Lines from the top of the entries down to the line with "([AfD](fraktion_afd.md)) - 12.10.2023" must be set down exactly as they stand, with both ends retained.

Given records below:

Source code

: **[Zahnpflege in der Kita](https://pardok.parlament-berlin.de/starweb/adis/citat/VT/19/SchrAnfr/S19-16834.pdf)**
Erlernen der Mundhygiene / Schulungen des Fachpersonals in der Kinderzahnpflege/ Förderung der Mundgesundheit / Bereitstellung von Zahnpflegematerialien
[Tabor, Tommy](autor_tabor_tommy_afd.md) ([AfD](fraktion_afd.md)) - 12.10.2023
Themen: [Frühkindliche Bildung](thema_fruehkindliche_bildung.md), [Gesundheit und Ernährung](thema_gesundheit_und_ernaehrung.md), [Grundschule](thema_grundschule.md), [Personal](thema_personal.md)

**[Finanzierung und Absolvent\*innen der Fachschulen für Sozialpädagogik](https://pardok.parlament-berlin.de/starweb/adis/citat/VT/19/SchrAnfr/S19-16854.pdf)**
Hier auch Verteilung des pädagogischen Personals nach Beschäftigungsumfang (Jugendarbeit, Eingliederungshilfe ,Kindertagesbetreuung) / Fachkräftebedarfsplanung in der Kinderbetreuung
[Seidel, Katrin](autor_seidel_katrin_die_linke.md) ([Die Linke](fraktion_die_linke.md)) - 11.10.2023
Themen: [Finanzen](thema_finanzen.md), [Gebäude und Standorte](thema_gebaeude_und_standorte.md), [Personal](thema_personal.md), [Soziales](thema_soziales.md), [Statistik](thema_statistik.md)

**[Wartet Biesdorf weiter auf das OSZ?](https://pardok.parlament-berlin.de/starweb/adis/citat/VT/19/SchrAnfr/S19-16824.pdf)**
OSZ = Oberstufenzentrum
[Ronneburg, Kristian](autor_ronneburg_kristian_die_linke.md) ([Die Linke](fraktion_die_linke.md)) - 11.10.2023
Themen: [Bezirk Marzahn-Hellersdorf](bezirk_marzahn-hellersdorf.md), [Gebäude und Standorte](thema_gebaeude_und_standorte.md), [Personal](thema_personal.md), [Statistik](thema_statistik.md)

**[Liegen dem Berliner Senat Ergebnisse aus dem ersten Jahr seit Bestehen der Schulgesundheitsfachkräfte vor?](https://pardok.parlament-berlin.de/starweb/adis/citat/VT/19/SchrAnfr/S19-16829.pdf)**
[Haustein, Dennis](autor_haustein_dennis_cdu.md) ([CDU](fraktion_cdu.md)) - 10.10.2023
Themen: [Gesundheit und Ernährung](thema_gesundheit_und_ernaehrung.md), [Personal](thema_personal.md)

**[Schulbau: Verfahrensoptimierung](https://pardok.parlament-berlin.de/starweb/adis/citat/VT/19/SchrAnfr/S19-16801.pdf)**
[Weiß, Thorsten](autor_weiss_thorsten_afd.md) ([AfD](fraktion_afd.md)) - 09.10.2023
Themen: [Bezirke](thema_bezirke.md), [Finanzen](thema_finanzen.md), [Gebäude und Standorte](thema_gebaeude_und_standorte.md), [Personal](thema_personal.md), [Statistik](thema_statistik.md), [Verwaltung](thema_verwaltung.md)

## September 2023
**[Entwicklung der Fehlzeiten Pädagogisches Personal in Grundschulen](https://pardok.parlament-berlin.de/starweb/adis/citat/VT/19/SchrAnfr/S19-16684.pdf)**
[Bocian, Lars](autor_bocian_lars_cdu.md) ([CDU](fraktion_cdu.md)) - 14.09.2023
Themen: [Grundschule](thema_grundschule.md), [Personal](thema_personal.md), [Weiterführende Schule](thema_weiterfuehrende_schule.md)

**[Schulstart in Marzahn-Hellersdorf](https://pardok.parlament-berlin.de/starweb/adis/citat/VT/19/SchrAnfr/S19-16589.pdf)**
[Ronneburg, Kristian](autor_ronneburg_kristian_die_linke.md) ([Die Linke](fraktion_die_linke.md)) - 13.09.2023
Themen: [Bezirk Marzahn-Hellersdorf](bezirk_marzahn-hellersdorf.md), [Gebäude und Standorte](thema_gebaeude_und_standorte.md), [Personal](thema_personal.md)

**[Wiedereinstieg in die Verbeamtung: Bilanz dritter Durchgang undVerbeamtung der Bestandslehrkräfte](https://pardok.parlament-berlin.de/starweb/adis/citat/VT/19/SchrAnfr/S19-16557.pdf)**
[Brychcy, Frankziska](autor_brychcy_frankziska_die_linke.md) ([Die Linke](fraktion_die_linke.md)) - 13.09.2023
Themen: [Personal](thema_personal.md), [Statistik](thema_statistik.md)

End of Given records.

Problem solution:
Source code

: **[Zahnpflege in der Kita](https://pardok.parlament-berlin.de/starweb/adis/citat/VT/19/SchrAnfr/S19-16834.pdf)**
Erlernen der Mundhygiene / Schulungen des Fachpersonals in der Kinderzahnpflege/ Förderung der Mundgesundheit / Bereitstellung von Zahnpflegematerialien
[Tabor, Tommy](autor_tabor_tommy_afd.md) ([AfD](fraktion_afd.md)) - 12.10.2023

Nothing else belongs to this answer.